On this day, May 29, 1453, Constantinople fell to the Ottomans. The capture of the city marked the end of the Byzantine Empire and reshaped the course of world history. For Greeks, however, it became something far more enduring than a historical turning point: a wound etched into collective memory, transformed over centuries into a national lament.
“Never begin anything on a Tuesday,” wrote British Byzantinist Steven Runciman in TO BHMA on May 29, 1953, during the 500th anniversary commemorations of the Fall of Constantinople.
“Tuesday is, for Greeks, the most ill-omened day of the week,” he observed. “Among city dwellers, few are able to explain the true origin of the superstition. But the villagers of Greece, who possess a longer memory, know well that Tuesday, May 29, 1453, was the day the City fell into Turkish hands.”
For Runciman, the belief revealed “how deeply the loss of the Queen of Cities marked the national consciousness of the Greeks.”
In the same issue, the newspaper published a strikingly different testimony: a vivid popular account of the siege based on a 16th-century Greek manuscript preserved in the Vatican Library. Written in direct, unembellished language, the chronicle captures not only the military drama of the final days, but also the fear, desperation and endurance inside the besieged city.

The anonymous author begins with Sultan Mehmed II, describing how the young ruler initially spread rumors that he intended to march against Hungary before suddenly turning toward Constantinople. The Byzantine emperor, Constantine XI Palaiologos, is portrayed as a courageous and formidable leader, “likened to a dragon” for his bravery and strength.

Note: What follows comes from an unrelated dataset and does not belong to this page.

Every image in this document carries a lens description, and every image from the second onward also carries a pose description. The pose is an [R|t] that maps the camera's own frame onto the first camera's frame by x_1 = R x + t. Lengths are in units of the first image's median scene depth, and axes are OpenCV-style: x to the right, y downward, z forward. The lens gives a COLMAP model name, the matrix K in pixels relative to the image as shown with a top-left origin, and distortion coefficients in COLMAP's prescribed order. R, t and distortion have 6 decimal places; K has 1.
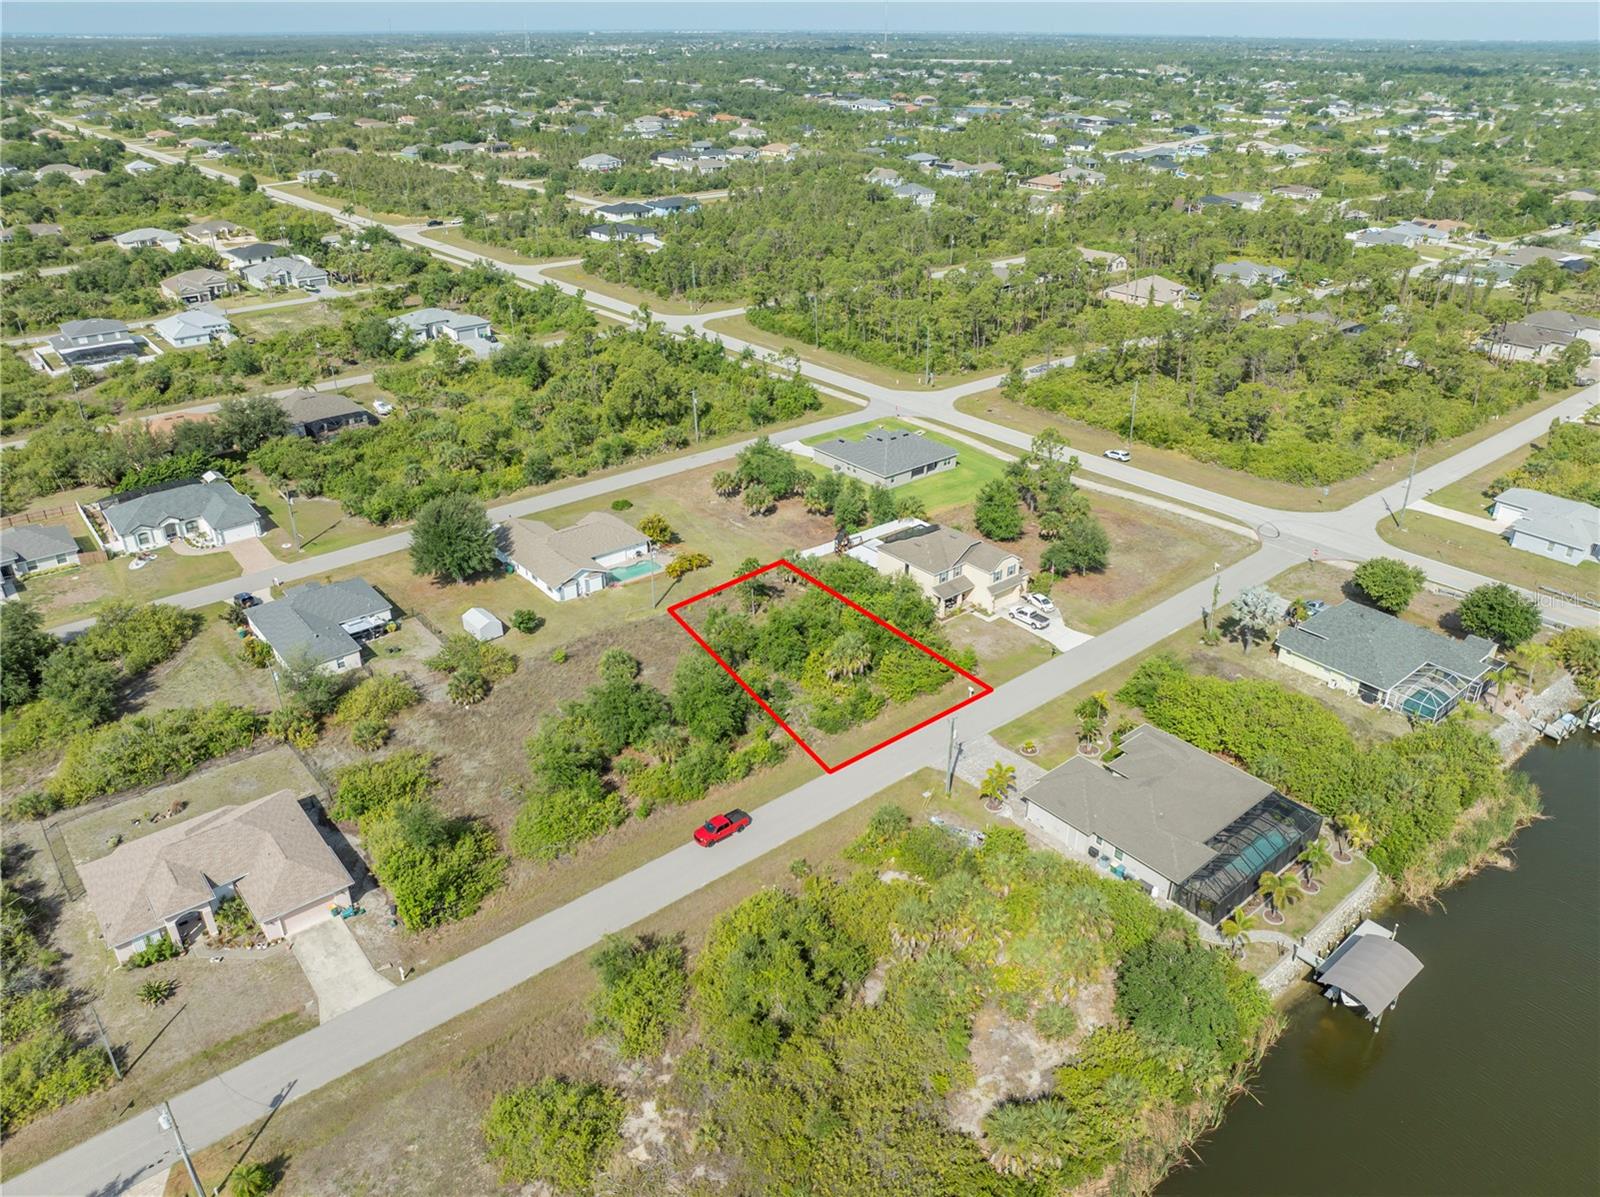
lens RADIAL K [[1123.6, 0, 805.1], [0, 1123.6, 601.2], [0, 0, 1]] dist [-0.044973, 0.010407]
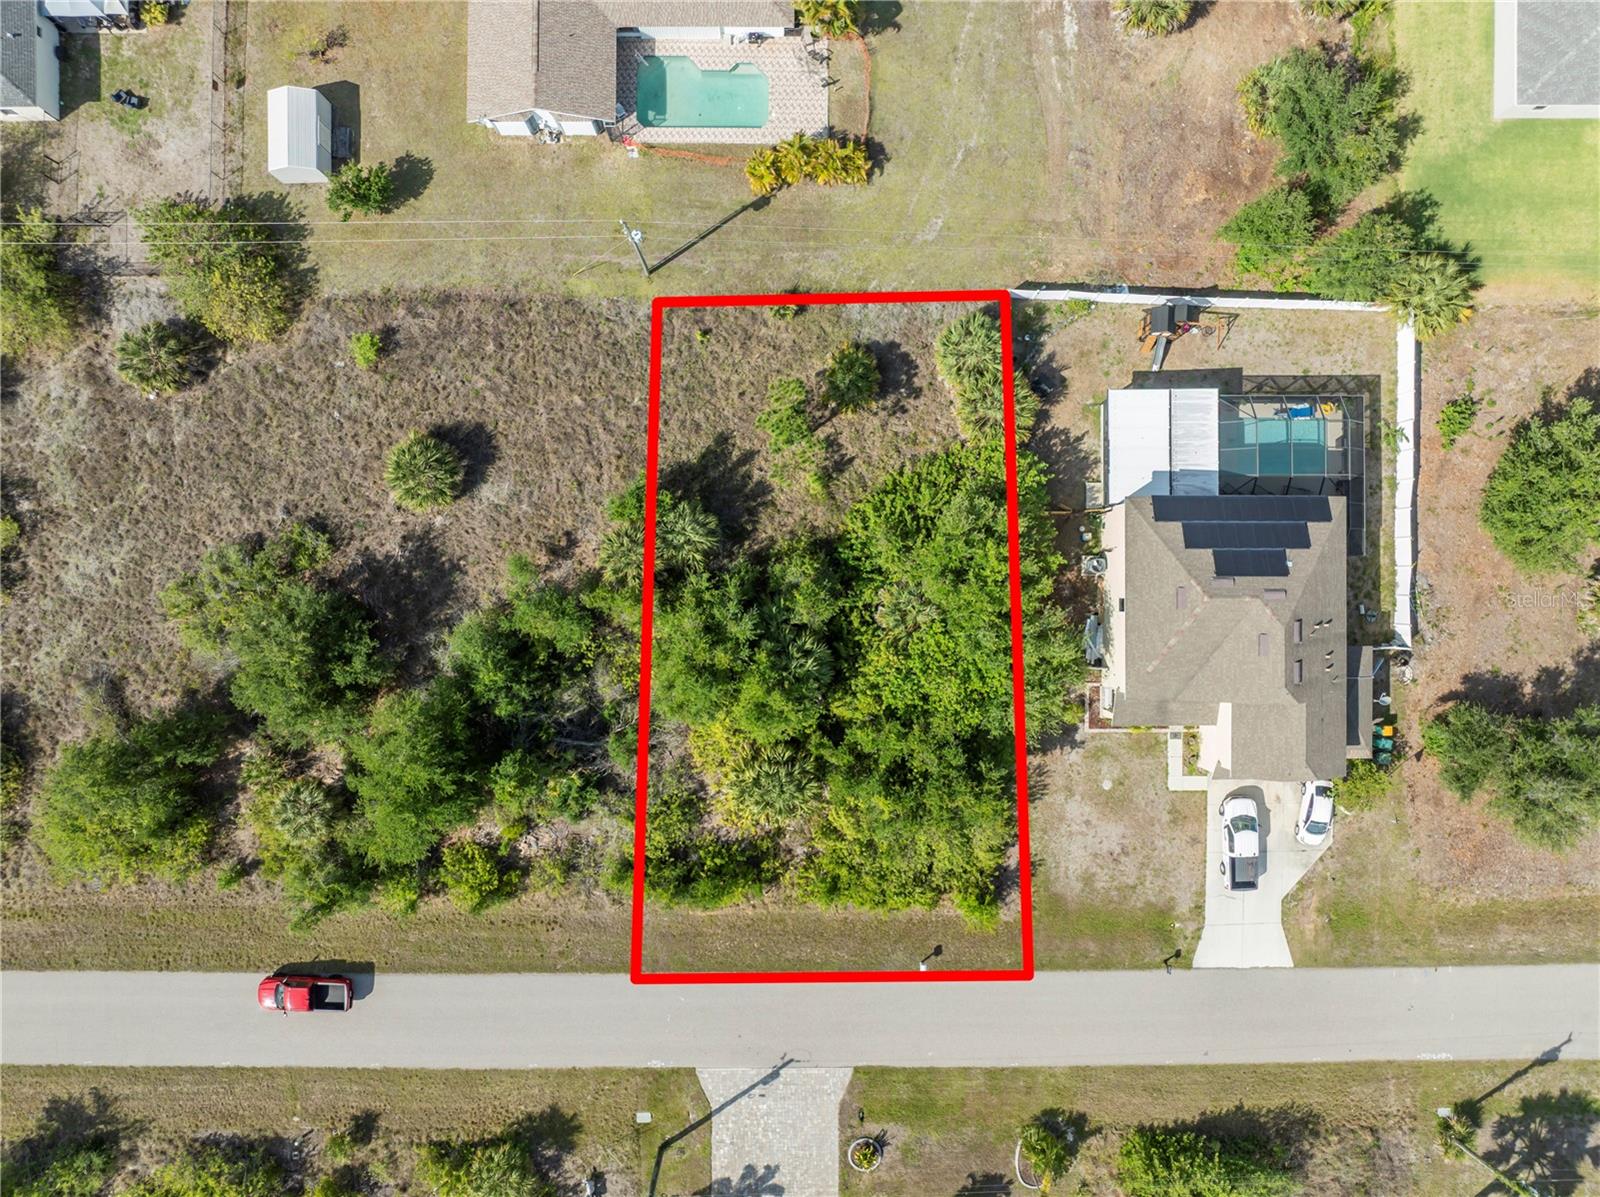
lens RADIAL K [[1123.6, 0, 805.1], [0, 1123.6, 601.2], [0, 0, 1]] dist [-0.044973, 0.010407]
pose [[0.766865, 0.641781, 0.005919, -0.004234], [-0.301413, 0.351987, 0.886147, -0.368895], [0.566629, -0.681339, 0.463367, 0.745423]]
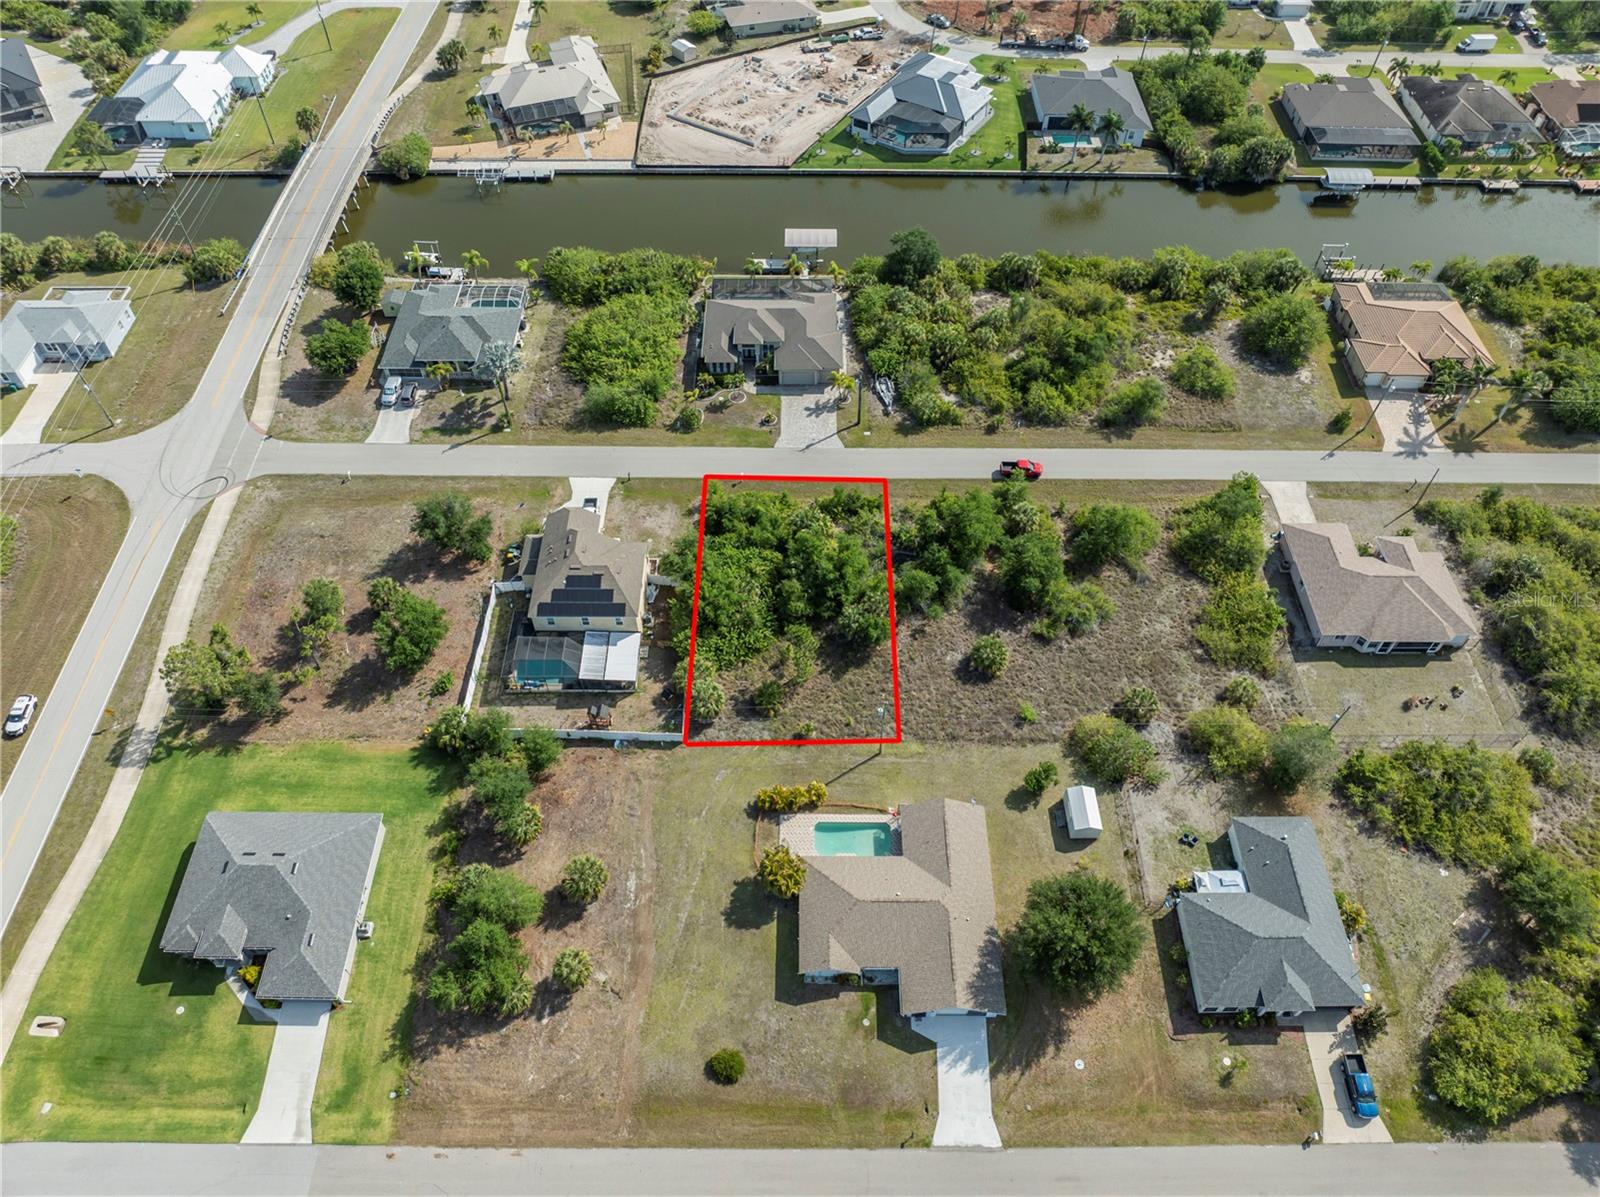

As the Ottoman forces closed in, the city was encircled from every side. Day and night, the attackers battered the walls while the defenders fought back with fire, gunpowder and desperate resolve. The manuscript describes towering wooden siege structures clad in hides to resist flames, trenches filled in preparation for an assault, and improvised engines brought against the ancient fortifications.
Particularly dramatic is the account of the Ottoman fleet entering the Golden Horn after being hauled across land, bypassing the great chain that protected the harbor. The sight, the chronicler writes, spread terror throughout the city. Attempts by the Byzantines to destroy the ships soon descended into brutal reprisals, with executions carried out on both sides before the eyes of soldiers and civilians alike.
Yet the narrative also lingers on life within the starving city. Constantine XI appears not only as a commander but as a ruler struggling to hold together a collapsing defense with dwindling resources. According to the manuscript, he pleaded “with tears in his eyes” for loans from wealthy citizens in order to recruit fighters, but many refused. Meanwhile, the emperor himself organized the distribution of bread among the population, painfully aware that two things were running out: time and money.
After 52 days of siege, the account reaches the final night — May 28 into May 29. Mehmed promised his troops three days of plunder if the city fell. Inside Constantinople, the defenders turned instead to prayer. Barefoot processions carrying holy icons moved along the walls and through the streets as men, women and children confessed their sins and prayed for deliverance.

Then came the emperor’s final address to his nobles and soldiers.
At midnight, the last assault began.
“The Romans resisted bravely until dawn and the rising of the sun,” the manuscript recounts.
But eventually the defenses broke.
“The Turks climbed one of the towers and poured into the city like a swelling sea driven by fierce winds — like an innumerable swarm of bees — rejoicing greatly.”
With those moments, Byzantium passed into history. Yet for centuries afterward, the memory of the City’s fall would continue to echo through Greek consciousness — not simply as the collapse of an empire, but as the loss of a world.